_What is being asked_
From the records below, copy each line in which the string "XOffset" occurs.

_Dataset items_

·····

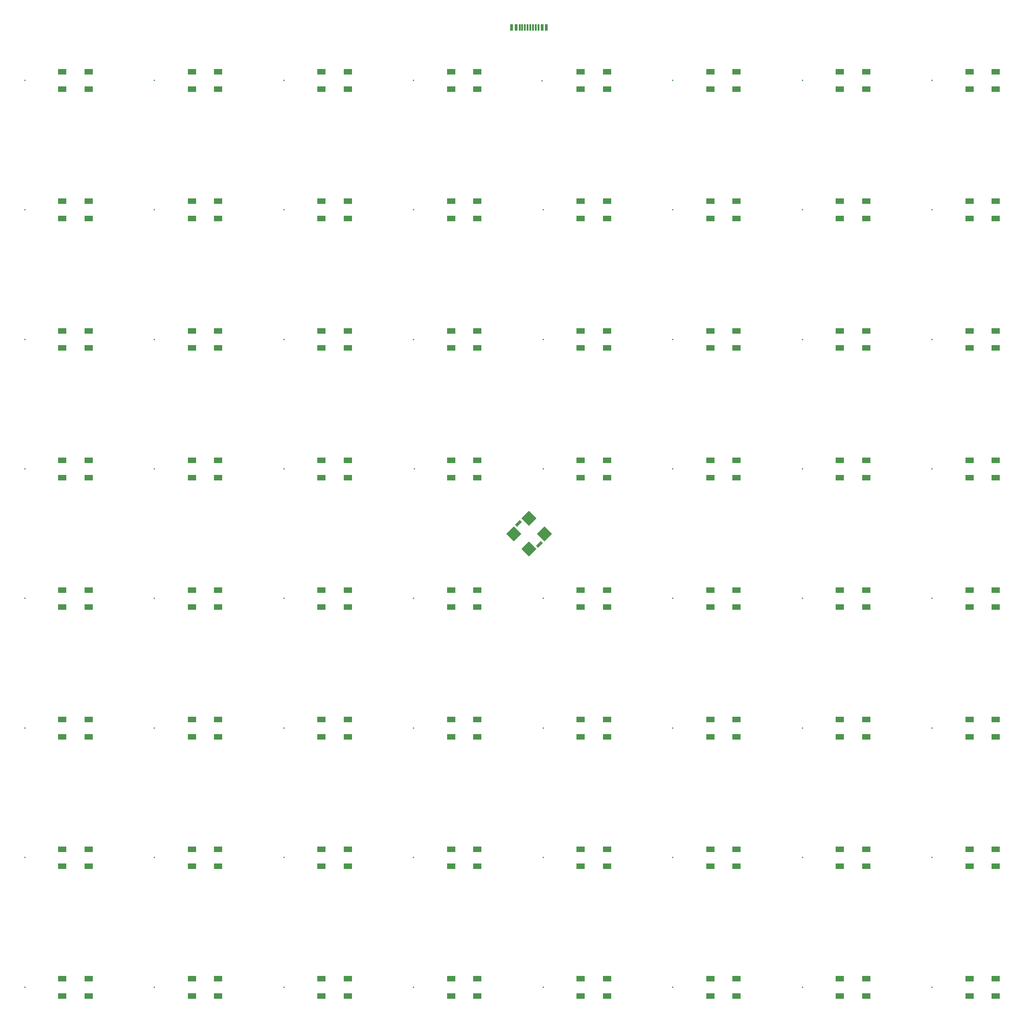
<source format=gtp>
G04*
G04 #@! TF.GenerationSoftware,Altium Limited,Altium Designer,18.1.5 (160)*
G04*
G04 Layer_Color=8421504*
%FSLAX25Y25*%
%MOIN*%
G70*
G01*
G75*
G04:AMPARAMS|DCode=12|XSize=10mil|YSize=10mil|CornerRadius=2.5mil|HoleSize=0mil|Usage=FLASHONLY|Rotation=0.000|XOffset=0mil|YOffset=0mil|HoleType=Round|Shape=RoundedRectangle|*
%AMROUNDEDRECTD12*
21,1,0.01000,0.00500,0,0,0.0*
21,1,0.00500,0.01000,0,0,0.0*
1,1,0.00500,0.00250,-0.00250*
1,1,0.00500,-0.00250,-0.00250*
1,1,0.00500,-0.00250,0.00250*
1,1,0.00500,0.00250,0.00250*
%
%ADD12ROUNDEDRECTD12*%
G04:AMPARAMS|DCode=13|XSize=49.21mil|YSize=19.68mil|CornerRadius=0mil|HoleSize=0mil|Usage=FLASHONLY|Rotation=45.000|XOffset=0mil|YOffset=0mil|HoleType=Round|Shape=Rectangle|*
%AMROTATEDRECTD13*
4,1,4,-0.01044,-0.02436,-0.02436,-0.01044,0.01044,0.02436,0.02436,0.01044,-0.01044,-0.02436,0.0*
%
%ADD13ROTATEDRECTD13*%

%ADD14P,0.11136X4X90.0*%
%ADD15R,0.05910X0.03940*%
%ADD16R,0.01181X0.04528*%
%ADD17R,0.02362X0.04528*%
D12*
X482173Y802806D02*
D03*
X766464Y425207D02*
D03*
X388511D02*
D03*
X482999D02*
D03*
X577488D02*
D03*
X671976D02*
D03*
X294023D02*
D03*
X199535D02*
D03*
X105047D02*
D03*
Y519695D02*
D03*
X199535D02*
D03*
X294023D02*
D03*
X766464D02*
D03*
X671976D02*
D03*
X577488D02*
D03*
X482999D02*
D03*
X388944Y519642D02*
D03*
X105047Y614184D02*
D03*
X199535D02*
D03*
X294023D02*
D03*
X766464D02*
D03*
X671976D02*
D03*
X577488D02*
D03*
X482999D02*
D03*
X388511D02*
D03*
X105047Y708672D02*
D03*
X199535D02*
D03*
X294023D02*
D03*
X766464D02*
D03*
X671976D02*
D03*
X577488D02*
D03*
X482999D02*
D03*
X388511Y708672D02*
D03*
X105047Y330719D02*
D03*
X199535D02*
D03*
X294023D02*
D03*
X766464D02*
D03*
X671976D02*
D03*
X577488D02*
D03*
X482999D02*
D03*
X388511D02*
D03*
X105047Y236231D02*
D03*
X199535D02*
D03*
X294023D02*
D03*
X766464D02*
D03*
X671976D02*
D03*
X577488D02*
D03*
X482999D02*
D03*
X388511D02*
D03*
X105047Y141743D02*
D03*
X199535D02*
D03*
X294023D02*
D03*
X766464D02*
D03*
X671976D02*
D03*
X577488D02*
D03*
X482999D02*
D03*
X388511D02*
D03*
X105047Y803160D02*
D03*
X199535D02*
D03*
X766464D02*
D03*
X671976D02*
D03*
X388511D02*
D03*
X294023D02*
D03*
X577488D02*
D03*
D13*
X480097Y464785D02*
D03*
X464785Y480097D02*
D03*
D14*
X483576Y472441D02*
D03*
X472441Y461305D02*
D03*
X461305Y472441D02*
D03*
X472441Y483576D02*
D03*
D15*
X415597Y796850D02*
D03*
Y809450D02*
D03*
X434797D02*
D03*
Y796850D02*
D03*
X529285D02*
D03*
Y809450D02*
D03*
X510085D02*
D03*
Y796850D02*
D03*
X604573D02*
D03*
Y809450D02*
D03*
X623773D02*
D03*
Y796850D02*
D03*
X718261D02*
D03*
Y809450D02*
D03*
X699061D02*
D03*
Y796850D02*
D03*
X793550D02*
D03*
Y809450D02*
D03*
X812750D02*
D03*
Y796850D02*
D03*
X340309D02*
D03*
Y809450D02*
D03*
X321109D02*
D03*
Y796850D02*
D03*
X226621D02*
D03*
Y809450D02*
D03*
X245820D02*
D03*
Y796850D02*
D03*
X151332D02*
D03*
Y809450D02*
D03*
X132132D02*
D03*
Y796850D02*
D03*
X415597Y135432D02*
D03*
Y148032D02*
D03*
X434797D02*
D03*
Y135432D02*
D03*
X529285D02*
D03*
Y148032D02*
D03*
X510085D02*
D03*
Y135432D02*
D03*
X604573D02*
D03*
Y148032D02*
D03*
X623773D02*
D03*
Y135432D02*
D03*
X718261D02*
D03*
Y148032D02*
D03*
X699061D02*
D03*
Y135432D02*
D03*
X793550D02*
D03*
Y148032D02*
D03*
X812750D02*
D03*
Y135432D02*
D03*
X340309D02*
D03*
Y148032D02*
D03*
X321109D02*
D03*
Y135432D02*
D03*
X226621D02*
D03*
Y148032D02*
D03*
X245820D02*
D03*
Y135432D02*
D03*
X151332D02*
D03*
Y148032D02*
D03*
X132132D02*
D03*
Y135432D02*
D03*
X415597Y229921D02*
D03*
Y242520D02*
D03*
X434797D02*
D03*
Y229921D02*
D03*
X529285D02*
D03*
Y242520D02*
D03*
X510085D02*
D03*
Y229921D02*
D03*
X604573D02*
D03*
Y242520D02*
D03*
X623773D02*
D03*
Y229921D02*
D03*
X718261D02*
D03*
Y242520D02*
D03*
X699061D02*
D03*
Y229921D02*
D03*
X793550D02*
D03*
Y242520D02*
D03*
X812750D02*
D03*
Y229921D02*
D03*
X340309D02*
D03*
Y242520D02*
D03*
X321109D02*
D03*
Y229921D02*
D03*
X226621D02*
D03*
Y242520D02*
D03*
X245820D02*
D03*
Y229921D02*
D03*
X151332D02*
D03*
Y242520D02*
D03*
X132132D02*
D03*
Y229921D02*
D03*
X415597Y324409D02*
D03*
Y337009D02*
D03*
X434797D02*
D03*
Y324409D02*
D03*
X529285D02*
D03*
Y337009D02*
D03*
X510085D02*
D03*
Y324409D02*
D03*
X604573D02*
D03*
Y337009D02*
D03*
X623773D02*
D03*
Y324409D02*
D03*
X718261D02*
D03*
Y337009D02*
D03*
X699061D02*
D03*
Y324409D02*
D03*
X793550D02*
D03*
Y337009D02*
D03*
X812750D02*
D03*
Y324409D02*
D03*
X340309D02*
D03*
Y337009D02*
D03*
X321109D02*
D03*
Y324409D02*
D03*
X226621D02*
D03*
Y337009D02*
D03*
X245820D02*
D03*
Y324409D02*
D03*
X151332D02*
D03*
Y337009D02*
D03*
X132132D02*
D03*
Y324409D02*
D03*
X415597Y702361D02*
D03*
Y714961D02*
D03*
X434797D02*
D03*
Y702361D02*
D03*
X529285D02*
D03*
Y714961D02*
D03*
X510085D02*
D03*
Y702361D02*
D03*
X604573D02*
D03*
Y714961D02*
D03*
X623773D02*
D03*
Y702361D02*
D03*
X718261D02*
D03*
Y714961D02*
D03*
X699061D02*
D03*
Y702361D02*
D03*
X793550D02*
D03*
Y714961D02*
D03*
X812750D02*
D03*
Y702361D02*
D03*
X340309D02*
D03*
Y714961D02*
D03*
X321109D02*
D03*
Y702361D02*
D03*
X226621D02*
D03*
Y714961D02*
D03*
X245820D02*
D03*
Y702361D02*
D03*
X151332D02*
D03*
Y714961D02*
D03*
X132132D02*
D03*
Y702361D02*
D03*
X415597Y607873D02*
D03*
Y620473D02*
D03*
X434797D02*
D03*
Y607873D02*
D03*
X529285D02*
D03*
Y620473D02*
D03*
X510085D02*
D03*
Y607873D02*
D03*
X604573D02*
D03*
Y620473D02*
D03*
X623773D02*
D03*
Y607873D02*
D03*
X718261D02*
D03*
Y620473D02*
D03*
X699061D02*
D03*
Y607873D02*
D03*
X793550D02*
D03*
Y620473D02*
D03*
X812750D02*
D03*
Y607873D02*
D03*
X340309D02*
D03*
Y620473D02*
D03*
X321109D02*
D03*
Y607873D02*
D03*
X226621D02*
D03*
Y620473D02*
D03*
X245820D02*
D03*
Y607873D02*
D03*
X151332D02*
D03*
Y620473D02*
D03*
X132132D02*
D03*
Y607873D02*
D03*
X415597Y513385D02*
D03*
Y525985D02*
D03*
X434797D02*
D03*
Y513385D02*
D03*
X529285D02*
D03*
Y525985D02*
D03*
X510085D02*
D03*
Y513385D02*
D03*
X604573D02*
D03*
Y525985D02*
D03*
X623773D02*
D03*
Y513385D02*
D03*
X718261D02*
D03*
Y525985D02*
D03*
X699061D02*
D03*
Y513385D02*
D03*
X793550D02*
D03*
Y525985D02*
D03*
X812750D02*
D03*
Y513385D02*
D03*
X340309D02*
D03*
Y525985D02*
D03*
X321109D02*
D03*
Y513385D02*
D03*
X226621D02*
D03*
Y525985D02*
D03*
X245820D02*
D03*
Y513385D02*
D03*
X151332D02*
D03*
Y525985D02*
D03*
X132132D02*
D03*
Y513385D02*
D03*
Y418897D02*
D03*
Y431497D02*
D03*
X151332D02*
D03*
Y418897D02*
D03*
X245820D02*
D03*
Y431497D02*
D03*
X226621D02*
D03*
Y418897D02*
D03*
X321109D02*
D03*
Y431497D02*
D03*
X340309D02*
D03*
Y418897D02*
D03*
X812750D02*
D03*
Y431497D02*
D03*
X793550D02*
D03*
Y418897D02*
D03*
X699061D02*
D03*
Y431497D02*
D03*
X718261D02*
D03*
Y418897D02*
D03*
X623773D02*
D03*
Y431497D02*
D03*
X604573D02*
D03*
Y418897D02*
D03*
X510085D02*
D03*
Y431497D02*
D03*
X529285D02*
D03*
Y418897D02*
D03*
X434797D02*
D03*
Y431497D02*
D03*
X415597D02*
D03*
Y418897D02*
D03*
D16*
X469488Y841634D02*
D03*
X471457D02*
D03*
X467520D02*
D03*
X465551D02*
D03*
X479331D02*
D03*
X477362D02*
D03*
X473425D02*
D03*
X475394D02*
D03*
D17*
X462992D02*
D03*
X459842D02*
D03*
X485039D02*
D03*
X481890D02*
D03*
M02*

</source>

·····

_Result for this exercise_
G04:AMPARAMS|DCode=12|XSize=10mil|YSize=10mil|CornerRadius=2.5mil|HoleSize=0mil|Usage=FLASHONLY|Rotation=0.000|XOffset=0mil|YOffset=0mil|HoleType=Round|Shape=RoundedRectangle|*
G04:AMPARAMS|DCode=13|XSize=49.21mil|YSize=19.68mil|CornerRadius=0mil|HoleSize=0mil|Usage=FLASHONLY|Rotation=45.000|XOffset=0mil|YOffset=0mil|HoleType=Round|Shape=Rectangle|*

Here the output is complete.